According to the 3 R principle (Replacement, Reduction and Refinement), we included previous animal experimentation models13,19,34 in this work, performed by the same surgical team under identical conditions for comparison. We demonstrated that the implantation of the engineered cardiac grafts led to improvements in LVEF and/or LVESV, limited infarct size expansion, and coupling with the underlying myocardium, as indicated by the vascularization and innervation of the grafts. The benefits exhibited here by both recellularized scaffolds are greater than those reported for direct intracoronary or intramyocardial injection of ATMSCs35, or administration of an acellular myocardial36 or pericardial scaffold37. The combination of the cardiac scaffolds with ATMSCs showed more improvement than the non-recellularized scaffolds, indicating a synergistic effect, as reported previously38. Scaffolds may be beneficial for triggering MI salvage, by providing a favorable microenvironment for the seeded ATMSCs, and for recruiting endogenous stem cells towards the infarct bed39, boosting both vascularization and cardiomyogenesis. The contribution of ATMSCs to MI recovery has also been previously described, and the most recent evidence points towards paracrine signaling, rather than direct effects of ATMSCs40. Paracrine action would be consistent with a low number of retained or seeded cells, as in our study, being able to promote effects41, such as vessel formation, protecting resident cardiomyocytes from apoptosis, and mobilizing resident stem cells to potentiate vascularization and cardiomyogenesis42. Remarkably, in the present work, both cell-free and ATMSC-recellularized cardiac scaffolds, regardless of their origin, were successfully integrated in host cells, undergoing neovascularization and neoinnervation. However, further studies on ECM signaling and/or host cell recruitment pathways are required to discern which mechanisms are responsible for these processes.
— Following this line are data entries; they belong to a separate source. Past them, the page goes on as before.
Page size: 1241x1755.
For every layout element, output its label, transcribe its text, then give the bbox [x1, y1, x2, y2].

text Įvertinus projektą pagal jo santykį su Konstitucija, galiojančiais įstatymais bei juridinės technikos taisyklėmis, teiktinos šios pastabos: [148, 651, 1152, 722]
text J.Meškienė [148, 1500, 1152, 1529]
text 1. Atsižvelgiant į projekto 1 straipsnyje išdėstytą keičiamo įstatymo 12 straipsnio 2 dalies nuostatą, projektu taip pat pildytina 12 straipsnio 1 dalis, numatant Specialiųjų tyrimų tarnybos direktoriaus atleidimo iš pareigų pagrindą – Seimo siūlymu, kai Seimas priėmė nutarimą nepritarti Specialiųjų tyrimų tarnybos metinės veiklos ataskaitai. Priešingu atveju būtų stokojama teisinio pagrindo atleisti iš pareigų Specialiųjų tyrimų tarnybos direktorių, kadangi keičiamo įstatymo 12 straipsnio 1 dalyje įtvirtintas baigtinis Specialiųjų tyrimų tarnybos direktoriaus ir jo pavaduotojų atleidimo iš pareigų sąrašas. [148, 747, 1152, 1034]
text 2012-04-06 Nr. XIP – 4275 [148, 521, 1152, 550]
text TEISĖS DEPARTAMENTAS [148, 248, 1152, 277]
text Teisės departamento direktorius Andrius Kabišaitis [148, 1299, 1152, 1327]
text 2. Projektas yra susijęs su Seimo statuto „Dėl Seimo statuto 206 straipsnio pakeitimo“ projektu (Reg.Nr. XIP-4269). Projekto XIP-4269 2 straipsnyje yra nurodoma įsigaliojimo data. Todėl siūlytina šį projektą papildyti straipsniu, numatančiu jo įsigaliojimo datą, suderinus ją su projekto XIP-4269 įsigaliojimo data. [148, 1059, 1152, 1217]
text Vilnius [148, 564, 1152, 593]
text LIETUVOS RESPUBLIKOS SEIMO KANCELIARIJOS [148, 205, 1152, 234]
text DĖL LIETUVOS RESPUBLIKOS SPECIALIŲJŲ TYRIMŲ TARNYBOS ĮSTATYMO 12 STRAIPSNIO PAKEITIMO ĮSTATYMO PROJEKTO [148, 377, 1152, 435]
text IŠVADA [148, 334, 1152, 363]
Two engineered cardiac grafts were successfully generated by combining ATMSCs with either myocardial or pericardial acellular scaffolds, which preserved structural framework in both cases. Nevertheless, superior preservation of mechanical intrinsic properties and higher enrichment of major cardiac ECM proteins was observed for pericardial scaffolds. Furthermore, in vitro, the recellularized pericardial scaffold showed higher cell retention and penetrance, and a bigger pore size compared to recellularized myocardial scaffolds. In the context of a preclinical MI model, the engineered grafts integrated with the underlying myocardium, with signs of neoinnervation and neovascularization, and improved cardiac function post-MI.